Cuando hay tanto por resolver

Humberto Musacchio

Con bombo y platillo, como si hubiera algo que festejar, se promulgó la Constitución de la Ciudad de México, precisamente cuando la zona metropolitana del valle de México está al borde del colapso y para muchos ya se halla totalmente colapsada.

En México, ya se sabe, hay muchas leyes y cada sexenio se producen más, muchas más, pese a que en numerosos casos resultan inaplicables y se quedan en el reino de las buenas intenciones, cuando no en la triste realidad de la violación sistemática, muchas veces por parte de los ciudadanos, pero sobre todo por el lado de los gobernantes, para quienes la ley, lejos de ser un marco para su actuación, es considerada como una inaceptable camisa de fuerza.

Pero en esas andamos y la Constitución Política de la Ciudad de México es otro de esos ejercicios estériles y hasta ridículos por darnos más leyes inoperantes, en este caso con el agravante de haber nacido de un congreso ilegítimo, con 40 por ciento de los constituyentes designados por el vergonzoso método del dedazo, pues el PRI y sus adherencias, desplazados del gobierno capitalino desde hace 20 años, vieron en el proceso una forma de desquite contra la población que los mandó al diablo.

El resultado del proceso es un “gran paso” para no llegar a parte alguna, lo que corresponde a la composición cojitranca del “congreso constituyente”. Para abrir boca, en el artículo primero se establece que “la ciudad es libre y autónoma en todo lo concerniente a su régimen interior y a su organización política y administrativa”, lo que es mentira, porque si los capitalinos se propusieran hacer de la metrópoli un principado o darse como gobierno un sóviet, no lo podrían hacer, porque el mismo artículo dice que “la ciudad adopta para su gobierno la forma republicana, democrática, representativa, laica y popular”, lo mismo que alegre, colorida y pocamá.

El Constituyente de 1857 determinó que si salían de la ciudad de México “los supremos poderes” se constituiría el estado del Valle de México, lo que en efecto ocurrió cuando en 1916 el Congreso Constituyente se trasladó a Querétaro y el propio Venustiano Carranza instaló en esa ciudad su despacho, ante lo cual Álvaro Obregón, gobernador militar de la capital, decretó la erección del estado del Valle de México. Al promulgarse la Constitución de 1917, nuevamente quedó el Distrito Federal como sede de los poderes, pero se estableció en el artículo 44 constitucional que “en el caso de que los poderes federales se trasladen a otro lugar, se erigirá el Estado del Valle de México”.

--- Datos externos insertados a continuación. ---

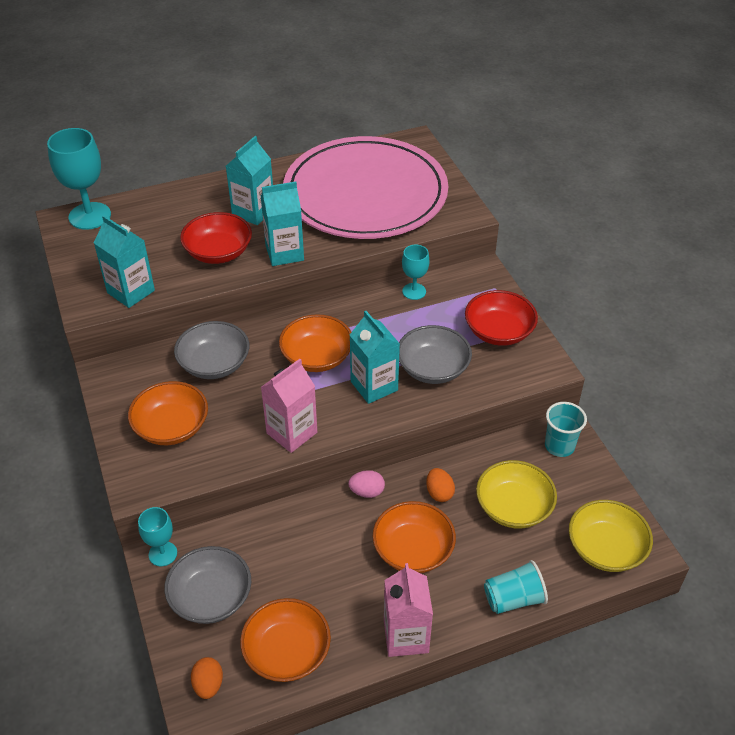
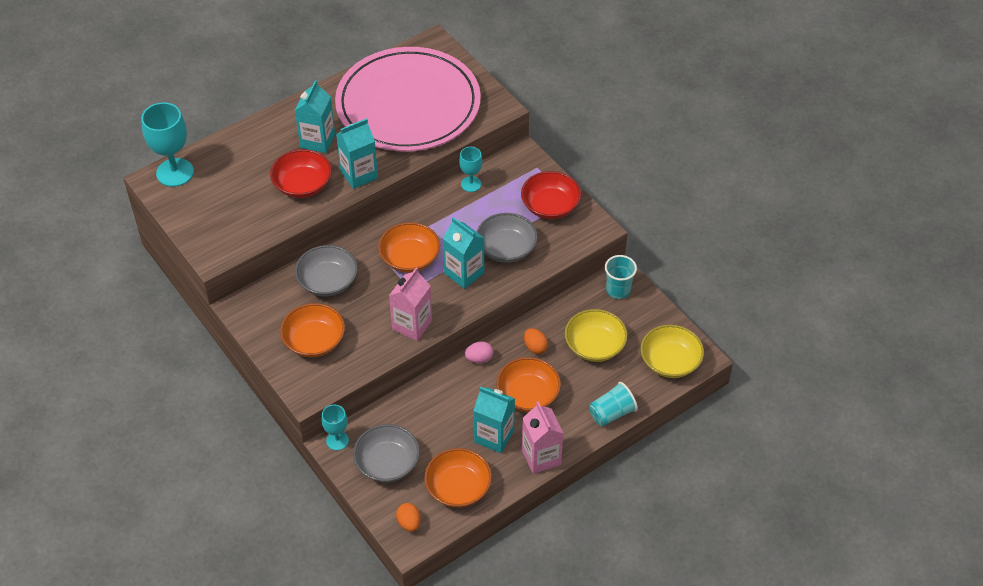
camera: 15 degrees left, 5 degrees up
turquoise carton [94,215,155,308] -> turquoise carton moved to [473,387,515,453]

Con ese antecedente, hubiera sido más provechoso para los habitantes de la urbe y para la república, vistos los irresolubles problemas que afronta la zona metropolitana, promover la salida de los poderes federales hacia algún lugar costero, en lugar de gastarse seiscientos o setecientos millones de pesos en la intrascendente conversión del Distrito Federal en la entidad federativa Ciudad de México.

Lo anterior revela los alcances de la demagogia, pues la malhadada Constitución no representa ningún beneficio adicional para la población capitalina, que ya había ganado derechos ciertamente de avanzada y políticas sociales sin necesidad de constitución alguna.

Pero el gobierno capitalino ha actuado como niño con juguete nuevo, primero con su constituyente, el juego con la nueva sigla y, como cereza del pastel demagógico, la Constitución de la Ciudad de México, un traste oneroso, demagógico e intrascendente. Como si no hubiera tantos problemas por resolver.